In yet another strike by NATO helicopters inside Pakistani territory, at least five people were killed and nine others injured in the Matta Sangar area of Kurram Agency. After Pakistan protested at the previous NATO strike in North Waziristan, which killed 50 insurgents, we saw a diplomatic reversal of the International Security Assistance Force’s (ISAF’s) earlier strongly worded statement. Despite this diplomatic ‘victory’, Pakistan should reconsider its policy on terrorism. With the passage of time, the US-led NATO forces are fast losing patience with Pakistan’s dual policy vis-à-vis the Taliban and its ‘strategic depth’ doctrine. The Afghan war is getting unpopular with every passing day in the US and other western countries. They have spent billions of dollars on a war that has not borne much fruit, and they see the main reason for this ‘failure’ as Pakistan’s covert support to the Afghan Taliban. That Pakistan considers the Afghan Taliban a strategic asset is no secret.

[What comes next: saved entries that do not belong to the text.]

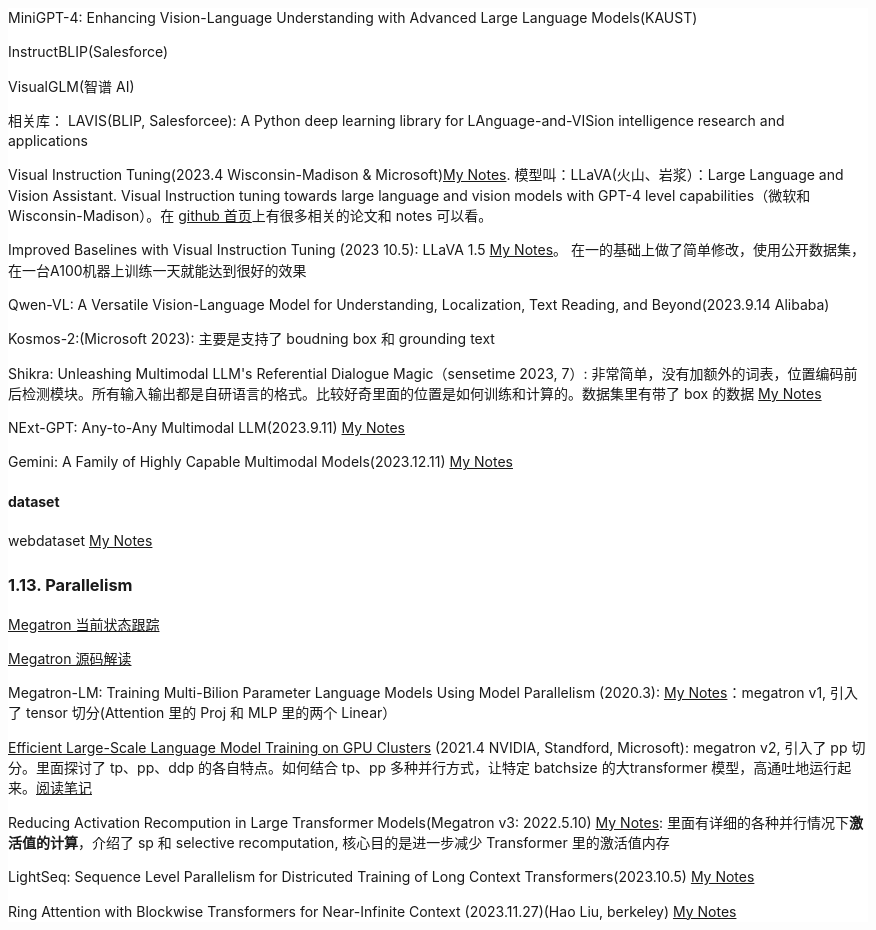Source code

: MiniGPT-4: Enhancing Vision-Language Understanding with Advanced Large Language Models(KAUST)

InstructBLIP(Salesforce)

VisualGLM(智谱 AI)

相关库：
LAVIS(BLIP, Salesforcee): A Python deep learning library for LAnguage-and-VISion intelligence research and applications

 Visual Instruction Tuning(2023.4 Wisconsin-Madison & Microsoft)[My Notes](papers/multimodal/visual-instruction-tuning.md). 模型叫：LLaVA(火山、岩浆）：Large Language and Vision Assistant. Visual Instruction tuning towards large language and vision models with GPT-4 level capabilities（微软和 Wisconsin-Madison）。在 [github 首页](https://github.com/haotian-liu/LLaVA)上有很多相关的论文和 notes 可以看。
 
Improved Baselines with Visual Instruction Tuning (2023 10.5): LLaVA 1.5 [My Notes](papers/multimodal/improved-baselines-with-visual-instruction-tuning.md)。 在一的基础上做了简单修改，使用公开数据集，在一台A100机器上训练一天就能达到很好的效果

Qwen-VL: A Versatile Vision-Language Model for Understanding, Localization, Text Reading, and Beyond(2023.9.14 Alibaba)

Kosmos-2:(Microsoft 2023): 主要是支持了 boudning box 和 grounding text

Shikra: Unleashing Multimodal LLM's Referential Dialogue Magic（sensetime 2023, 7）: 非常简单，没有加额外的词表，位置编码前后检测模块。所有输入输出都是自研语言的格式。比较好奇里面的位置是如何训练和计算的。数据集里有带了 box 的数据 [My Notes](papers/multimodal/shikra.md)

NExt-GPT: Any-to-Any Multimodal LLM(2023.9.11) [My Notes](papers/multimodal/next-GPT.md)

Gemini: A Family of Highly Capable Multimodal Models(2023.12.11) [My Notes](papers/multimodal/gemini.md)



#### dataset
webdataset [My Notes](datasets/webdataset.md)
###  1.13. <a name='Parallelism'></a>Parallelism

[Megatron 当前状态跟踪](frameworks/megatron.md)

[Megatron 源码解读](frameworks/megatron-lm/source-code.md)

Megatron-LM: Training Multi-Bilion Parameter Language Models Using Model Parallelism (2020.3): [My Notes](papers/NLP/megatron-lm.md)：megatron v1, 引入了 tensor 切分(Attention 里的 Proj 和 MLP 里的两个 Linear）

[Efficient Large-Scale Language Model Training on GPU Clusters](https://arxiv.org/pdf/2104.04473.pdf) (2021.4 NVIDIA, Standford, Microsoft): megatron v2, 引入了 pp 切分。里面探讨了 tp、pp、ddp 的各自特点。如何结合 tp、pp 多种并行方式，让特定 batchsize 的大transformer 模型，高通吐地运行起来。[阅读笔记](papers/efficient-large-scale-language-model-training.md)

Reducing Activation Recompution in Large Transformer Models(Megatron v3: 2022.5.10) [My Notes](./papers/NLP/megatron-v3-reducing-activation-in-large-transformer-models.md): 里面有详细的各种并行情况下**激活值的计算**，介绍了 sp 和 selective recomputation, 核心目的是进一步减少 Transformer 里的激活值内存

LightSeq: Sequence Level Parallelism for Districuted Training of Long Context Transformers(2023.10.5) [My Notes](./papers/NLP/lightseq-sequence-level-parallelism.md)

Ring Attention with Blockwise Transformers for Near-Infinite Context (2023.11.27)(Hao Liu, berkeley) [My Notes](./papers/NLP/ring-attention-with-blockwise-transformers.md)
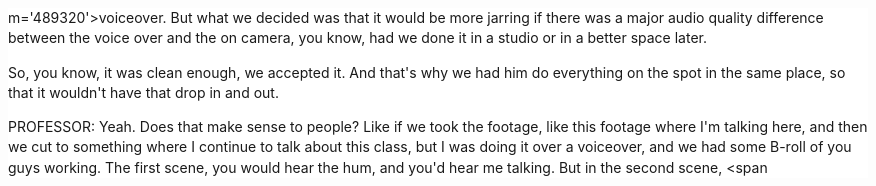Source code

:   m='489320'>voiceover.</span> <span m='489800'>But</span> <span
  m='489980'>what</span> <span m='490150'>we</span> <span
  m='490240'>decided</span> <span m='490710'>was</span> <span
  m='490970'>that</span> <span m='491720'>it</span> <span
  m='491850'>would</span> <span m='491960'>be</span> <span
  m='492070'>more</span> <span m='492350'>jarring</span> <span
  m='492840'>if</span> <span m='492990'>there</span> <span m='493090'>was</span>
  <span m='493220'>a</span> <span m='493270'>major</span> <span
  m='493680'>audio</span> <span m='494360'>quality</span> <span
  m='494780'>difference</span> <span m='495250'>between</span> <span
  m='495570'>the</span> <span m='495640'>voice</span> <span
  m='495960'>over</span> <span m='496340'>and the</span> <span
  m='496670'>on</span> <span m='497040'>camera,</span> <span m='497896'>you
  know,</span> <span m='498650'>had</span> <span m='499180'>we</span> <span
  m='499270'>done</span> <span m='499450'>it</span> <span m='499570'>in</span>
  <span m='499670'>a</span> <span m='499740'>studio</span> <span
  m='500025'>or</span> <span m='500310'>in</span> <span m='500430'>a</span>
  <span m='500480'>better</span> <span m='500730'>space</span> <span
  m='501210'>later.</span> </p><p><span m='502560'>So,</span> <span
  m='503610'>you</span> <span m='503720'>know,</span> <span m='503820'>it</span>
  <span m='504230'>was</span> <span m='504350'>clean</span> <span
  m='504610'>enough,</span> <span m='505050'>we</span> <span
  m='505180'>accepted</span> <span m='505650'>it.</span> <span
  m='506300'>And</span> <span m='506460'>that's</span> <span
  m='506640'>why</span> <span m='506820'>we</span> <span m='506970'>had</span>
  <span m='507130'>him</span> <span m='507260'>do</span> <span
  m='507450'>everything</span> <span m='508450'>on</span> <span
  m='508530'>the</span> <span m='508600'>spot</span> <span m='509000'>in
  the</span> <span m='509400'>same place,</span> <span m='509800'>so</span>
  <span m='510000'>that</span> <span m='510150'>it</span> <span
  m='510360'>wouldn't</span> <span m='510720'>have</span> <span
  m='510950'>that</span> <span m='511120'>drop in and</span> <span
  m='511420'>out.</span> </p><p><span m='512059'>PROFESSOR: Yeah.</span> <span
  m='512700'>Does</span> <span m='512830'>that</span> <span
  m='512970'>make</span> <span m='513140'>sense</span> <span
  m='513429'>to</span> <span m='513539'>people?</span> <span m='513929'>Like
  if</span> <span m='516630'>we</span> <span m='516750'>took</span> <span
  m='516929'>the</span> <span m='517000'>footage,</span> <span
  m='517440'>like</span> <span m='517620'>this</span> <span
  m='517909'>footage</span> <span m='517929'>where</span> <span
  m='518059'>I'm</span> <span m='518220'>talking</span> <span
  m='518559'>here,</span> <span m='519200'>and</span> <span
  m='519340'>then</span> <span m='519510'>we</span> <span m='519630'>cut</span>
  <span m='519909'>to</span> <span m='520030'>something</span> <span
  m='520480'>where</span> <span m='520820'>I</span> <span
  m='522309'>continue</span> <span m='522730'>to</span> <span
  m='522820'>talk</span> <span m='523059'>about</span> <span
  m='523289'>this</span> <span m='523490'>class,</span> <span
  m='523970'>but</span> <span m='524090'>I</span> <span m='524169'>was</span>
  <span m='524390'>doing</span> <span m='524640'>it</span> <span
  m='524790'>over</span> <span m='525240'>a</span> <span
  m='525310'>voiceover,</span> <span m='525940'>and</span> <span
  m='526150'>we</span> <span m='526230'>had</span> <span m='526430'>some</span>
  <span m='526610'>B-roll</span> <span m='527010'>of</span> <span
  m='527100'>you</span> <span m='527200'>guys</span> <span
  m='527470'>working.</span> <span m='528610'>The</span> <span
  m='529050'>first</span> <span m='529380'>scene,</span> <span
  m='529990'>you</span> <span m='530110'>would</span> <span
  m='530210'>hear</span> <span m='530430'>the</span> <span
  m='530510'>hum,</span> <span m='531280'>and</span> <span
  m='531400'>you'd</span> <span m='531530'>hear</span> <span
  m='531690'>me</span> <span m='531780'>talking.</span> <span
  m='532240'>But</span> <span m='532360'>in</span> <span m='532460'>the</span>
  <span m='532530'>second</span> <span m='532920'>scene,</span> <span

Bob Woodward’s book, Obama’s Wars, has created quite a stir worldwide. President Obama has minced no words in giving a strong message to Pakistan that the US will not be able to stop the consequences if an attack originating from Pakistan takes place on American soil. “One man, one bomb, in Times Square, on a subway...which could still have, obviously, an extraordinarily traumatising effect on the homeland. And that makes our job tougher,” is what Mr Obama told Mr Woodward. More drone strikes took place this month since the Americans started these strikes inside Pakistan and with these NATO air strikes inside our territory, the message is all but clear. Pakistan must stop providing safe havens to the Afghan Taliban. This policy has run its course and sooner or later the ‘carrot and stick’ policy will give way to a big stick only. We cannot afford to alienate the US and its western allies at a time when our economy is in tatters, the floods have proved to be one of the biggest natural disasters in our living memory, and we are fighting a war against the terrorists on our soil.

If stability is not allowed in Afghanistan, we will be destabilised. It is time to let go of our regional aims and just stick to protecting the interests of our country.